==== SOURCE DOCUMENT ====

The conformance between ANIMAL, ANIMAL forget eat, ANIMAL forget sleep and ANIMAL forget all is as follows:

local
  normal_animal: ANIMAL
  forget_eat_animal:   ANIMAL forget eat end
  forget_sleep_animal: ANIMAL forget sleep end
  forget_all_animal:   ANIMAL forget all end
 
    -- this is equivalent to the forget all clause as long as
    -- no other features of ANIMAL are covarianlty redefined
  forget_eat_sleep_animal: ANIMAL forget eat, sleep end
do
    -- these assignments are legal since all features present in the
    -- forget types are also present in the normal type
  forget_eat_animal   := normal_animal
  forget_sleep_animal := normal_animal
  forget_all_animal   := normal_animal
 
    -- these assignment are illegal since the forget types lack
    -- at least one feature and thus cannot be used as an ANIMAL
  normal_animal := forget_eat_animal
  normal_animal := forget_sleep_animal
  normal_animal := forget_all_animal
 
    -- these assignments are legal since the forget all type
    -- has fewer or equal features than the other forget types
  forget_all_animal := forget_eat_animal
  forget_all_animal := forget_sleep_animal
 
    -- these assignments are illegal since the forget all type
    -- lacks one feature that the other types has (eat or sleep
    -- respectively)

==== RECORDED DATA ====

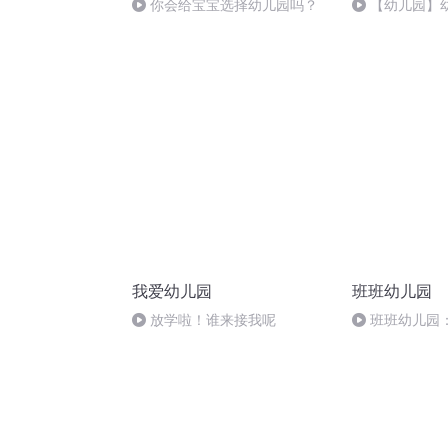
你会给宝宝选择幼儿园吗？
【幼儿园】
我爱幼儿园
班班幼儿园
放学啦！谁来接我呢
班班幼儿园
试，都得F分，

====

- TASK TO COMPLETE -
Reproduce the passage of the ANIMAL conformance text from "-- these assignments are legal since the" to "-- respectively)", word for word.

- OUTPUT FOR THIS TASK -
-- these assignments are legal since the forget all type
    -- has fewer or equal features than the other forget types
  forget_all_animal := forget_eat_animal
  forget_all_animal := forget_sleep_animal
 
    -- these assignments are illegal since the forget all type
    -- lacks one feature that the other types has (eat or sleep
    -- respectively)